▶ **RECORDS SUPPLIED**
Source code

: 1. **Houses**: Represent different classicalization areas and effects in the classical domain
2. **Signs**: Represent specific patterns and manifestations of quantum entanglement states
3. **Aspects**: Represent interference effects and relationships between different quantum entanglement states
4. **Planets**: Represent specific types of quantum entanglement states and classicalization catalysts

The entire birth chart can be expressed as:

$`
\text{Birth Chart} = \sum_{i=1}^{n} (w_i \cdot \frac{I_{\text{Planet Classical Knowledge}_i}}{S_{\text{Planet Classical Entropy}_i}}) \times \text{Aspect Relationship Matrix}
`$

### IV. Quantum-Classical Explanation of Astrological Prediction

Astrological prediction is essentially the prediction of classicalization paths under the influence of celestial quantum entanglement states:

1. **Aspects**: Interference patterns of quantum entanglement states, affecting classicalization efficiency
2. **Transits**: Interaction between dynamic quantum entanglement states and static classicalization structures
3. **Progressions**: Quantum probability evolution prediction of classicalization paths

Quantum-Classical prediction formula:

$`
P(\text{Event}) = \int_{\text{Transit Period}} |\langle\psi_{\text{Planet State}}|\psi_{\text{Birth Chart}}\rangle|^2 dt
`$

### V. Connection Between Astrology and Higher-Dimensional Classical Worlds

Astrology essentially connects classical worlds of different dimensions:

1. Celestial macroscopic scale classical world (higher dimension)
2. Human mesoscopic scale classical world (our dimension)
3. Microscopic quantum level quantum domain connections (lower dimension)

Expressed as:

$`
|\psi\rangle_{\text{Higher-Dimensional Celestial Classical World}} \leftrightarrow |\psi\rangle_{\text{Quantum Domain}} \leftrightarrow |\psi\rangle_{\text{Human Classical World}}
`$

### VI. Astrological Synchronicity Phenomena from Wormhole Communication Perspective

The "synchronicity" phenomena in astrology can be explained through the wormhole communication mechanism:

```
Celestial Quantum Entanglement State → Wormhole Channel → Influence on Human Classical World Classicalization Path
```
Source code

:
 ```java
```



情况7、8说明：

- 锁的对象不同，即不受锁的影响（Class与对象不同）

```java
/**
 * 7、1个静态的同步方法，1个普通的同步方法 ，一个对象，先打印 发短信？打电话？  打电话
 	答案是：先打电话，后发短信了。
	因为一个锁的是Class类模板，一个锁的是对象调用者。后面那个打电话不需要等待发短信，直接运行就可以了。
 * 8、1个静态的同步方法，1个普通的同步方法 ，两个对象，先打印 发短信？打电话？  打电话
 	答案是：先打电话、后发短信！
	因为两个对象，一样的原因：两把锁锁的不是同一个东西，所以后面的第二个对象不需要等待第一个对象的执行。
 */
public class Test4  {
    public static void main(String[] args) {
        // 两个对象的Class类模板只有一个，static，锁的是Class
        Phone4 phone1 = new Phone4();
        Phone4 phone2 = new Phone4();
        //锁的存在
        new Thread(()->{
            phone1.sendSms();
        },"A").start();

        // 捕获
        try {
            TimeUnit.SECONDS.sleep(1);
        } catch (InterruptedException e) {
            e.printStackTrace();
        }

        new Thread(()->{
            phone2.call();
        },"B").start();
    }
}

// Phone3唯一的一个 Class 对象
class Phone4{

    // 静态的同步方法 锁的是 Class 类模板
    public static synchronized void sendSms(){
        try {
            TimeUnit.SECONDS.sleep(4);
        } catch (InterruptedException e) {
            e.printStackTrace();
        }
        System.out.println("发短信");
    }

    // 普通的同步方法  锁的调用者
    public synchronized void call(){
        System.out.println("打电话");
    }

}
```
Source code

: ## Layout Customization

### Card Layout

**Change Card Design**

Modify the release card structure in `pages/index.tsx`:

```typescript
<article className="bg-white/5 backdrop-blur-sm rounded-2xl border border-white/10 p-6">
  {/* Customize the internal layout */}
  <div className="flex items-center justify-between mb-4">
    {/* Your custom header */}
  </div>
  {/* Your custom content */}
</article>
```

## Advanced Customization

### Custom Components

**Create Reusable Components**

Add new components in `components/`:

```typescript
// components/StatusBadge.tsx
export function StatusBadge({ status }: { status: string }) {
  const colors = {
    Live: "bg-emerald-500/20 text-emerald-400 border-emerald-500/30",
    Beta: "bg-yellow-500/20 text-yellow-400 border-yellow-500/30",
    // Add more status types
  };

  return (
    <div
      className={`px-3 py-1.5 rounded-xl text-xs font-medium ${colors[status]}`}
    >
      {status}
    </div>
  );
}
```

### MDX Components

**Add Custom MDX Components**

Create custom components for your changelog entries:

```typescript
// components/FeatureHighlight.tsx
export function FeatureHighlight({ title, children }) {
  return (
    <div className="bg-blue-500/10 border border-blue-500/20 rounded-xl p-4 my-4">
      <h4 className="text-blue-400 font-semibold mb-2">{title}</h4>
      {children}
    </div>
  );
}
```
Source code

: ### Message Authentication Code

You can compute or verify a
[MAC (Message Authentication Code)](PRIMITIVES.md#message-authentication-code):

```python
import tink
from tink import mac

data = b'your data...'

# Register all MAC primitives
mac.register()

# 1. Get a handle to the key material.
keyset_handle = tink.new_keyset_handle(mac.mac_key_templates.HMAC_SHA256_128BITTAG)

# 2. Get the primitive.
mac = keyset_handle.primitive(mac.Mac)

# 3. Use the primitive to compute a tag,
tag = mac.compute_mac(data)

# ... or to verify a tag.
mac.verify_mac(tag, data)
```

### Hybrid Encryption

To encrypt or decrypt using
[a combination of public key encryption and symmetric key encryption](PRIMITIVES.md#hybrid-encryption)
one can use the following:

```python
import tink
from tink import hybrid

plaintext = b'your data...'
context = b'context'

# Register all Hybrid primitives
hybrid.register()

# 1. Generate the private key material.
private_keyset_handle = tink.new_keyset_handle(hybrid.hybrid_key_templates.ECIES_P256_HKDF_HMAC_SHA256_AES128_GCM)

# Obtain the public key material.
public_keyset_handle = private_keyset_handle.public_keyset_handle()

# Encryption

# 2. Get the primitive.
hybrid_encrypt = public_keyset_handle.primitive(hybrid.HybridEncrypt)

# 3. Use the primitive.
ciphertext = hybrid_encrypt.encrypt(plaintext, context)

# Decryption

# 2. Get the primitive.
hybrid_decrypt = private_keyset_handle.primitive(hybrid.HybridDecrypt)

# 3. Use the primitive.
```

▶ **PROBLEM DETAILS**
Please repeat the data above verbatim, all of it.

▶ **EXPECTED OUTPUT**
Source code

: 1. **Houses**: Represent different classicalization areas and effects in the classical domain
2. **Signs**: Represent specific patterns and manifestations of quantum entanglement states
3. **Aspects**: Represent interference effects and relationships between different quantum entanglement states
4. **Planets**: Represent specific types of quantum entanglement states and classicalization catalysts

The entire birth chart can be expressed as:

$`
\text{Birth Chart} = \sum_{i=1}^{n} (w_i \cdot \frac{I_{\text{Planet Classical Knowledge}_i}}{S_{\text{Planet Classical Entropy}_i}}) \times \text{Aspect Relationship Matrix}
`$

### IV. Quantum-Classical Explanation of Astrological Prediction

Astrological prediction is essentially the prediction of classicalization paths under the influence of celestial quantum entanglement states:

1. **Aspects**: Interference patterns of quantum entanglement states, affecting classicalization efficiency
2. **Transits**: Interaction between dynamic quantum entanglement states and static classicalization structures
3. **Progressions**: Quantum probability evolution prediction of classicalization paths

Quantum-Classical prediction formula:

$`
P(\text{Event}) = \int_{\text{Transit Period}} |\langle\psi_{\text{Planet State}}|\psi_{\text{Birth Chart}}\rangle|^2 dt
`$

### V. Connection Between Astrology and Higher-Dimensional Classical Worlds

Astrology essentially connects classical worlds of different dimensions:

1. Celestial macroscopic scale classical world (higher dimension)
2. Human mesoscopic scale classical world (our dimension)
3. Microscopic quantum level quantum domain connections (lower dimension)

Expressed as:

$`
|\psi\rangle_{\text{Higher-Dimensional Celestial Classical World}} \leftrightarrow |\psi\rangle_{\text{Quantum Domain}} \leftrightarrow |\psi\rangle_{\text{Human Classical World}}
`$

### VI. Astrological Synchronicity Phenomena from Wormhole Communication Perspective

The "synchronicity" phenomena in astrology can be explained through the wormhole communication mechanism:

```
Celestial Quantum Entanglement State → Wormhole Channel → Influence on Human Classical World Classicalization Path
```
Source code

:
 ```java
```



情况7、8说明：

- 锁的对象不同，即不受锁的影响（Class与对象不同）

```java
/**
 * 7、1个静态的同步方法，1个普通的同步方法 ，一个对象，先打印 发短信？打电话？  打电话
 	答案是：先打电话，后发短信了。
	因为一个锁的是Class类模板，一个锁的是对象调用者。后面那个打电话不需要等待发短信，直接运行就可以了。
 * 8、1个静态的同步方法，1个普通的同步方法 ，两个对象，先打印 发短信？打电话？  打电话
 	答案是：先打电话、后发短信！
	因为两个对象，一样的原因：两把锁锁的不是同一个东西，所以后面的第二个对象不需要等待第一个对象的执行。
 */
public class Test4  {
    public static void main(String[] args) {
        // 两个对象的Class类模板只有一个，static，锁的是Class
        Phone4 phone1 = new Phone4();
        Phone4 phone2 = new Phone4();
        //锁的存在
        new Thread(()->{
            phone1.sendSms();
        },"A").start();

        // 捕获
        try {
            TimeUnit.SECONDS.sleep(1);
        } catch (InterruptedException e) {
            e.printStackTrace();
        }

        new Thread(()->{
            phone2.call();
        },"B").start();
    }
}

// Phone3唯一的一个 Class 对象
class Phone4{

    // 静态的同步方法 锁的是 Class 类模板
    public static synchronized void sendSms(){
        try {
            TimeUnit.SECONDS.sleep(4);
        } catch (InterruptedException e) {
            e.printStackTrace();
        }
        System.out.println("发短信");
    }

    // 普通的同步方法  锁的调用者
    public synchronized void call(){
        System.out.println("打电话");
    }

}
```
Source code

: ## Layout Customization

### Card Layout

**Change Card Design**

Modify the release card structure in `pages/index.tsx`:

```typescript
<article className="bg-white/5 backdrop-blur-sm rounded-2xl border border-white/10 p-6">
  {/* Customize the internal layout */}
  <div className="flex items-center justify-between mb-4">
    {/* Your custom header */}
  </div>
  {/* Your custom content */}
</article>
```

## Advanced Customization

### Custom Components

**Create Reusable Components**

Add new components in `components/`:

```typescript
// components/StatusBadge.tsx
export function StatusBadge({ status }: { status: string }) {
  const colors = {
    Live: "bg-emerald-500/20 text-emerald-400 border-emerald-500/30",
    Beta: "bg-yellow-500/20 text-yellow-400 border-yellow-500/30",
    // Add more status types
  };

  return (
    <div
      className={`px-3 py-1.5 rounded-xl text-xs font-medium ${colors[status]}`}
    >
      {status}
    </div>
  );
}
```

### MDX Components

**Add Custom MDX Components**

Create custom components for your changelog entries:

```typescript
// components/FeatureHighlight.tsx
export function FeatureHighlight({ title, children }) {
  return (
    <div className="bg-blue-500/10 border border-blue-500/20 rounded-xl p-4 my-4">
      <h4 className="text-blue-400 font-semibold mb-2">{title}</h4>
      {children}
    </div>
  );
}
```
Source code

: ### Message Authentication Code

You can compute or verify a
[MAC (Message Authentication Code)](PRIMITIVES.md#message-authentication-code):

```python
import tink
from tink import mac

data = b'your data...'

# Register all MAC primitives
mac.register()

# 1. Get a handle to the key material.
keyset_handle = tink.new_keyset_handle(mac.mac_key_templates.HMAC_SHA256_128BITTAG)

# 2. Get the primitive.
mac = keyset_handle.primitive(mac.Mac)

# 3. Use the primitive to compute a tag,
tag = mac.compute_mac(data)

# ... or to verify a tag.
mac.verify_mac(tag, data)
```

### Hybrid Encryption

To encrypt or decrypt using
[a combination of public key encryption and symmetric key encryption](PRIMITIVES.md#hybrid-encryption)
one can use the following:

```python
import tink
from tink import hybrid

plaintext = b'your data...'
context = b'context'

# Register all Hybrid primitives
hybrid.register()

# 1. Generate the private key material.
private_keyset_handle = tink.new_keyset_handle(hybrid.hybrid_key_templates.ECIES_P256_HKDF_HMAC_SHA256_AES128_GCM)

# Obtain the public key material.
public_keyset_handle = private_keyset_handle.public_keyset_handle()

# Encryption

# 2. Get the primitive.
hybrid_encrypt = public_keyset_handle.primitive(hybrid.HybridEncrypt)

# 3. Use the primitive.
ciphertext = hybrid_encrypt.encrypt(plaintext, context)

# Decryption

# 2. Get the primitive.
hybrid_decrypt = private_keyset_handle.primitive(hybrid.HybridDecrypt)

# 3. Use the primitive.
```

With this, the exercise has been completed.